Membaca konstelasi politik saat ini dan jika konsisten dengan predikat sebagai petugas partai, kemungkinan besar Jokowi di pilpres 2024 akan menghadapi dua opsi peran. Pertama akan berperan meyakinkan Megawati untuk menyampaikan aspirasi pendukungnya dalam menentukan calon.presiden Atau opsi kedua, sebaliknya Jokowi berperan membantu meyakinkan pendukungnya terhadap acalon pilihan Megawati.

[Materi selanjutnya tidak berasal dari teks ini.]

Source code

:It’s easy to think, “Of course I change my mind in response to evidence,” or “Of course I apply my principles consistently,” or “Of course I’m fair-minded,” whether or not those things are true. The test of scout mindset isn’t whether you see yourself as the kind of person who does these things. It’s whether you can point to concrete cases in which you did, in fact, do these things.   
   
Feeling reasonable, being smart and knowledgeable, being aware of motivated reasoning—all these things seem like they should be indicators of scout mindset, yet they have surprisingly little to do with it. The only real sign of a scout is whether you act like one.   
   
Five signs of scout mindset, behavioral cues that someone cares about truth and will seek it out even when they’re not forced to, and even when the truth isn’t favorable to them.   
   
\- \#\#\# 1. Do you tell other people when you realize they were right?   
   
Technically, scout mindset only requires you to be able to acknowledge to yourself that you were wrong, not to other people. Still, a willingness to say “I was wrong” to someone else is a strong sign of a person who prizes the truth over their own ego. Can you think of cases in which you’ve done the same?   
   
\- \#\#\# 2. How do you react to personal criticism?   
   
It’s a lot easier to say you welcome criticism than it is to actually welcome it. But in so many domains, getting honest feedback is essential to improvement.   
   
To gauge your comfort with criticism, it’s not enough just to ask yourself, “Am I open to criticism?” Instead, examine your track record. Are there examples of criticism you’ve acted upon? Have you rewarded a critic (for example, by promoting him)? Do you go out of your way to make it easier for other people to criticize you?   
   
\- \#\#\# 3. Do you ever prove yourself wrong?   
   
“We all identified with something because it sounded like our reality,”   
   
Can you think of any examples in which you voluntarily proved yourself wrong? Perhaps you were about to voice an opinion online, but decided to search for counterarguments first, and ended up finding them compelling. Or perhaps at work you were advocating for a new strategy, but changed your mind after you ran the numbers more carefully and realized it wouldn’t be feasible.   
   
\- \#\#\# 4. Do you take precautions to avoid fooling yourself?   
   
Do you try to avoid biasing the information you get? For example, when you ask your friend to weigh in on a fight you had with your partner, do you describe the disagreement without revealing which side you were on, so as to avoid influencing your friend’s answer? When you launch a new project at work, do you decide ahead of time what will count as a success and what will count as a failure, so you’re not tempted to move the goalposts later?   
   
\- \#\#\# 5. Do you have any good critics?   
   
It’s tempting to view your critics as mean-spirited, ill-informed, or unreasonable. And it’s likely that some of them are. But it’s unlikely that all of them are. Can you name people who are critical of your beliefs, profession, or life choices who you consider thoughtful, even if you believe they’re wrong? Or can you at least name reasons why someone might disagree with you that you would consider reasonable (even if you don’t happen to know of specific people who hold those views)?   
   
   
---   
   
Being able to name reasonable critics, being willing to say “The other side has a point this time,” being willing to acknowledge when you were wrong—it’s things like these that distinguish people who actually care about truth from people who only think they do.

Kerumitan ini yang membuat Jokowi minta waktu untuk berpikir tentang peran apa yang bisa diambil dalam Pilpres 2024 nanti. Jabatan Presiden dua periode merupakan puncak pencapaian. Tapi Jokowi telanjur "memasang" putra dan menantunya sebagai pejabat publik. Jabatan walikota yang disandang putra dan menantunya bisa jadi belumlah memuaskan dirinya. Masih ada keinginan untuk mengantarkan keduanya ke jabatan lebih tinggi. Bukankah Jokowi menapak sampai ke jenjang tertinggii sekarang ini juga dimulai dari "anak tangga" walikota?

Maka kerumitan menghadapi Pilpres 2024 selain terkait urusan parpol juga tentu sulit dilepaskan dari agenda Jokowi sendiri. "Ojo kesusu" mempunyai makna yang dalam untuk memberi waktu Jokowi untuk berpikir keras, menentukan peran yang tepat agar masa kekuasannya berakhir dengan baik dan juga dapat menghantarkan putra dan menantunya sesuai obsesinya dalam kondisi damai bersama barisan kepala banteng mocong putih itu.